十三支演義 ~偃月三国伝~
ジャンル
女性向け恋愛AVG
発売日
2012年5月24日
価格
通常版:6,380円(税込)
限定版:8,580円(税込)
対象年齢
C(15才以上対象)

Information

時は後漢末、魏、呉、濁の萌芽さえなく群雄割拠する時代。

四百年の歴史を重ねた漢帝国は皇帝をかえりみない奸臣の専横により、すでに命数を使い果たしていた。

民衆は、皇帝たちの贅沢な生活を支えるため重税に苦しみ飢えに喘ぎ、土地を捨て流民となる。

その頃、各地で黄色の頭巾をかぶった「黄巾賊」と呼ばれる集団が反乱をはじめ
それは、次第に大きなうねりとなり漢帝国を脅かした。
後に言う「黄巾の乱」である。

それは中国大陸の覇権を争う三国時代の幕開きだった。

幽州の山深く、人を遠ざける険しい山間に人目を忍んで暮す種族がいた。
人間の体に獣の耳を持つ彼らの名前は「猫族」(まおぞく)。
数百年前に暴虐の限りを尽くし大陸中を暴れた猫の姿の妖怪「金眼」(きんめ)の子孫と言われ
人間たちから忌み嫌われていた。人間たちは猫が十二支から外れたという昔話から
「人からも獣からも、世の理からもあぶれた卑しい者達」
という意味合いから十三番目の干支、「十三支」(じゅうざ)と呼び彼らを蔑んだ。

そんな人間たちの目から逃れるようにひっそりと暮す猫族。
そこに一人の少女がいた。少女の名は関羽(かんう)。世にも珍しい猫族と人間の間に生まれた
混血であった。
半分だけ猫族の少女は混血に引け目を感じていたが、その思いを隠し、跳ね除けるように真っ直ぐ
強く生きていた。
生まれ持った明るい性格もあり、里の猫族からも頼りにされるようになっていた少女。
このまま大切な仲間たちと平和に暮らしたい。
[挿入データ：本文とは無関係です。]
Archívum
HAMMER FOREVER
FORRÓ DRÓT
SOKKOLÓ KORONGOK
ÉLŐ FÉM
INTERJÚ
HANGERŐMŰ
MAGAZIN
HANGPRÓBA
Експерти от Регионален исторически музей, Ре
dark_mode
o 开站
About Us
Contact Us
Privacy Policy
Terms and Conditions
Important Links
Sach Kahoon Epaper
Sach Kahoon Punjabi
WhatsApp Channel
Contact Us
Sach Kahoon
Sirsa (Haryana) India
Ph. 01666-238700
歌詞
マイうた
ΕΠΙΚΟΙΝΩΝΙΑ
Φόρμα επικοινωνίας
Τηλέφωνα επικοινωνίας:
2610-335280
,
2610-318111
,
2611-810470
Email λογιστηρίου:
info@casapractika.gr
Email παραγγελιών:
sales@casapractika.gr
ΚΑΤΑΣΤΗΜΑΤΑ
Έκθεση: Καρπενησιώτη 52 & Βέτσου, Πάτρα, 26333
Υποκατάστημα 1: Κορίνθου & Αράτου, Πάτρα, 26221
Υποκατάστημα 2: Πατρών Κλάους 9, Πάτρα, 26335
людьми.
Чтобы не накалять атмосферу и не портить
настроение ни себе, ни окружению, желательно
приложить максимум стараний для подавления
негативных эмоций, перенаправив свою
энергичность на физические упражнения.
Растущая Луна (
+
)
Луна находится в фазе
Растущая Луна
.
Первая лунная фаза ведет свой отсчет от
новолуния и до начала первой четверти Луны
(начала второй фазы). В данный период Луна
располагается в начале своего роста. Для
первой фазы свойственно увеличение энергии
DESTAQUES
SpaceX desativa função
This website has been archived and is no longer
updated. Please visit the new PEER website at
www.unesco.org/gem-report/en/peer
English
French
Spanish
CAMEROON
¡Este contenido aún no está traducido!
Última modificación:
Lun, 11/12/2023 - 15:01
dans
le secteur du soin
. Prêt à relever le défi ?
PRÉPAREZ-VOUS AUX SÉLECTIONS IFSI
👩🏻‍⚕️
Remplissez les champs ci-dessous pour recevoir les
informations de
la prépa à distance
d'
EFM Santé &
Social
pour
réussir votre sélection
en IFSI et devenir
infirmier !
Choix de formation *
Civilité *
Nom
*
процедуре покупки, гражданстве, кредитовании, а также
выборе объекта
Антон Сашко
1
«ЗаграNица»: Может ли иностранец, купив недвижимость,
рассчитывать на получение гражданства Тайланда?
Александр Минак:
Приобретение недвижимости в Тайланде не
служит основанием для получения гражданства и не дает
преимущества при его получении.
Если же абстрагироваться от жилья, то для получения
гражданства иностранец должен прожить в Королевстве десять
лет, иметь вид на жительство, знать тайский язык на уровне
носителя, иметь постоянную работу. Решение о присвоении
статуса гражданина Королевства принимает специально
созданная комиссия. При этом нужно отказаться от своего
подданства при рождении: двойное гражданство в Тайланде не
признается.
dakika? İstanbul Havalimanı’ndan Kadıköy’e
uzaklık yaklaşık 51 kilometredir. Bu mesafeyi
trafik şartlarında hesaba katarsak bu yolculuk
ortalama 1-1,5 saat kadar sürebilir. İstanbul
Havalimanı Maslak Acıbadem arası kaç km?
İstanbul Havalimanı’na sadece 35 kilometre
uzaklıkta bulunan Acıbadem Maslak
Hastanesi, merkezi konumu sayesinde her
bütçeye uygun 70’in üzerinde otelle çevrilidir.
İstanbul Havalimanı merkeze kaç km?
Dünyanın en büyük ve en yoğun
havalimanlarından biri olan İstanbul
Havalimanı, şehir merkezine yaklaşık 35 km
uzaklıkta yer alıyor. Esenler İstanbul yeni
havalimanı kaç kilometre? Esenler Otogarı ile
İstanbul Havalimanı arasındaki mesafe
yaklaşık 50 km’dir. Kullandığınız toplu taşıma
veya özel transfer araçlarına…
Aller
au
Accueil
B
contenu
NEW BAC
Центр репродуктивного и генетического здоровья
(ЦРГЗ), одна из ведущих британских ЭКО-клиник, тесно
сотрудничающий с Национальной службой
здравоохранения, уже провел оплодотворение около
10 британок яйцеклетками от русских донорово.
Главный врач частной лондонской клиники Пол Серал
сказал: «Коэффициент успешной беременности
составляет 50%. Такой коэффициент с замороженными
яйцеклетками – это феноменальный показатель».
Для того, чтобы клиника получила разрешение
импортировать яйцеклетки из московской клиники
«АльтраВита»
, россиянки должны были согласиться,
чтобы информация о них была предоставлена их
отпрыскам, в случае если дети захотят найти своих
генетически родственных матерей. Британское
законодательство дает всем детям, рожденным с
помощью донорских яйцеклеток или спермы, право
それが彼女のささやかな願いであった―。

しかし平穏な日々は突然終わりを告げる。

漢帝国より勅命を受けた討伐軍が、逃げた黄巾賊を追って猫族の隠れ里に迷い込んだのだった。
討伐軍を率いるのは曹操。乱世の奸雄と言われた野心家である。
猫族を見つけた曹操はその高い能力に目をつけ彼らを利用しようと考える。

「お前たちには黄巾賊隠匿の疑いがある。この疑いを晴らしたくば、我が軍門に下り、自ら黄巾賊討伐に赴くのだ。それが適わぬならこの里焼き払い黄巾賊諸共征伐してくれよう」

理不尽な脅威に反発する猫族であったが圧倒的な数の違いに立ち向かうことも出来ない。
どうしようも出来ない状況で少女と猫族は決意する。

「わかったわ。猫族の無実を証明するため、黄巾賊を討伐する。
だけどわたしたちはわたしたちで戦う。あなたの元には下らないわ!」

「ふっ……。どうやら私はお前たちを甘く見ていたようだ。
いいだろう、お前たちだけで私軍を作れ。私のために存分に力を発揮するがいい!」

こうして山奥深く平和に暮らしていた猫族は、意図せず人間たちの戦いに巻き込まれていく。
時は動乱の世、猫族の、人間たちの、それぞれの運命が今廻り始める―。